Это нужно сказать и про католиков.
Внешний авторитет сам по себе никогда и никого ни в чем не мог убедить. Убеждение
всегда приходит изнутри и всегда предполагает взаимодействие свободы совести
и Духа Божьего. Клерикализм убедителен лишь для клерикалов по убеждению, для
тех, которые сами дорожат более всего клерикальным строем жизни, которые хотят,
сами хотят торжества клерикального направления, клерикальной партии. Защитники
авторитета и противники свободы обыкновенно для себя признают полную и неограниченную
свободу, но не хотят ее признать для других. Это - самые несмиренные люди,
наиболее своевольные.
Это подтверждается на примере правоклерикального
направления в эми [573]
грации. Крайние и иногда фанатические сторонники линии архиерейского синода
в Карловцах против митрополита Евлогия представляют крайнюю правую монархическую
группу, которая выбирает
высший церковный орган и митрополитов не на основании церковно-канонических
соображений, а на основании своих политических симпатий, своих черно-реакционных
вожделений. Если бы архиерейский синод и архиерейский собор обнаружил вдруг
более левое и свободолюбивое церковное направление, если бы он порвал
с правым монархическим течением, то нынешние его сторонники отступили бы от
него и начали бы отрицать его церковность и его авторитетность. Таковы ведь
и коммунисты, которые для себя признают полноту свободы, но не дают дышать свободно
другим.
Все эти крайние правые монархисты
в эмиграции вполне признают для себя свободу совести и свободу выбора и полагают
авторитет церкви, где им хочется и нравится, наделяя авторитетом тех митрополитов
и епископов, которые потакают их инстинктам и сочувствуют им. Я не
раз слыхал от русских в Берлине, что они не признают авторитета митрополита,
юрисдикции которого они подчинены, потому что им не нравится его направление.

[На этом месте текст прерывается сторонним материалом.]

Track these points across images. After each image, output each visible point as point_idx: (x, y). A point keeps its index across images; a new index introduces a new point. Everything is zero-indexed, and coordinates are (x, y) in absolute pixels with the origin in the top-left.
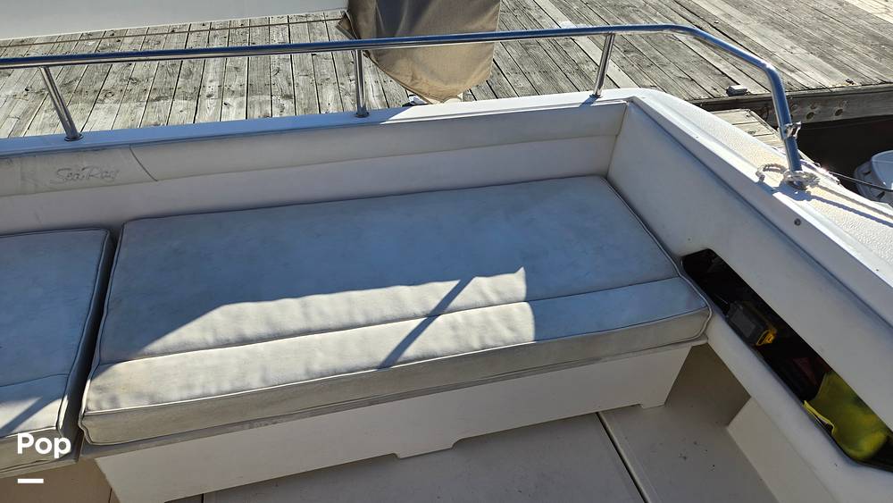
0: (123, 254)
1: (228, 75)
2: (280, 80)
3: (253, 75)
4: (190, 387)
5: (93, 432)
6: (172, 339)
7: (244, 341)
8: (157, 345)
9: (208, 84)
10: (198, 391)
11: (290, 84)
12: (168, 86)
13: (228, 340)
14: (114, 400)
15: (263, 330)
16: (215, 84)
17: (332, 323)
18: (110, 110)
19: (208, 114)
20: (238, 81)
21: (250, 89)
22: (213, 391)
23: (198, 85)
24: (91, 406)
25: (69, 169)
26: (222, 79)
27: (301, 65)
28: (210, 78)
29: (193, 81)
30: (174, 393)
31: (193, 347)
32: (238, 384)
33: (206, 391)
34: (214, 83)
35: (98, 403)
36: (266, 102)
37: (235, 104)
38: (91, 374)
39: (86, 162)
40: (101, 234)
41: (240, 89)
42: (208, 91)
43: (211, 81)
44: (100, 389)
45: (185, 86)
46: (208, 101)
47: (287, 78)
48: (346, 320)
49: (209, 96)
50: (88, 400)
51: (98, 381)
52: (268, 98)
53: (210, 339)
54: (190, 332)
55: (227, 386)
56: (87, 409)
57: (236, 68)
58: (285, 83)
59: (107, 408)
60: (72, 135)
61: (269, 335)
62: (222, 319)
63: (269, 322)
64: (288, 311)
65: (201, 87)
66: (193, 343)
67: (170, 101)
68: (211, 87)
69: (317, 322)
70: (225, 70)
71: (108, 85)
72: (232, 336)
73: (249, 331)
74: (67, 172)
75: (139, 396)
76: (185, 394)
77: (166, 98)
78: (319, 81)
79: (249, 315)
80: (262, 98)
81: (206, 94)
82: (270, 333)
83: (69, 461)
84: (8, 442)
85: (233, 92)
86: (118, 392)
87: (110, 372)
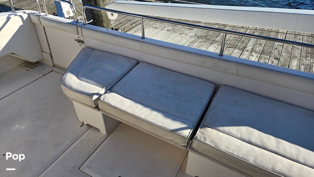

Голоса Церкви, который осудил бы их вожделения и политические симпатии, эти
люди никогда бы не послушались и не признали бы его церковным. Ведь они никогда
не желали слушать патриарха Тихона, т. е. верховный орган православной русской
церкви, не слушали его и епископы, которым не нравилось направление патриарха.
Само образование архиерейского синода было нарушением воли патриарха, было
самочинным актом.
Все эти своевольные люди правого
лагеря никогда не признавали свободы церкви и всегда отстаивали насилие государства
над церковью, вернее, не государства, а своего политического направления,
своих интересов. Первый карловацкий собор, осужденный патриархом, весь прошел
под знаком засилья правых монархических организаций над церковью. При чем
же тут иерархичный церковный авторитет! Его не признают, когда он не нравится.
Сейчас в правой эмиграции признается
церковный авторитет там, где одобряются и поощряются реакционно-реставраторские
политические вожделения, где есть одержимость духом обскурантизма и злобной
манией "жидо-масонства". С канонами никто не церемонится и ими лишь лицемерно
и лживо прикрываются. Совершенно
ясно, что с канонической точки зрения правда на стороне митрополита Евлогия,
но право-клерикальное направление признает, что церковный авторитет принадлежит
архиерейскому синоду, потому что он выражает их дух и их стремления. Правоклерикальное
направление и состоит из тех людей, которые хотят засилья церкви своей политикой,
монархической государственностью. Оно тоже признает примат свободы над авторитетом,
но только собственной свободы. Оно проецирует свою свободу или свое своеволие
в органе, который им нравится и им подходит. И эта ложь должна быть изобличена
и изобличается самой жизнью.
Карловатский епископат есть
известная партия, известное течение, а не голос Церкви. Притязания этого течения
загранично-эмигрантской православной церкви на автокефалию и на возглавление
всей русской православной церкви жалки и смехотворны. Эмигрантская иерархия
в значительной своей части (не вся, конечно) есть иерархия, покинувшая свою
паству, и потому она не может иметь большого нравственного авторитета для
всего русского православного мира. Ни один епископ или священник в эмиграции
не имеет нравственного права судить епископов и священников, обреченных на
мученическую жизнь в России. А есть такие, которые с презрением и осуждением
говорят о патриархе Тихоне, о митрополите Вениамине. Это - безбожное и отвратительное
явление. Неизвестно, как вел бы себя в советской России презирающий и осуждающий,
не примкнул ли бы он к живой церкви, как сделали многие бывшие черносотенники,
так как и раньше занимались прислужничеством к начальству и доносами. А мы
уже знаем, что и патриарх Тихон, и митрополит Вениамин были, хотя и по разному,
мучениками.
Мы вступили в длительную эпоху
церковных смут. Для того, кто знает [574]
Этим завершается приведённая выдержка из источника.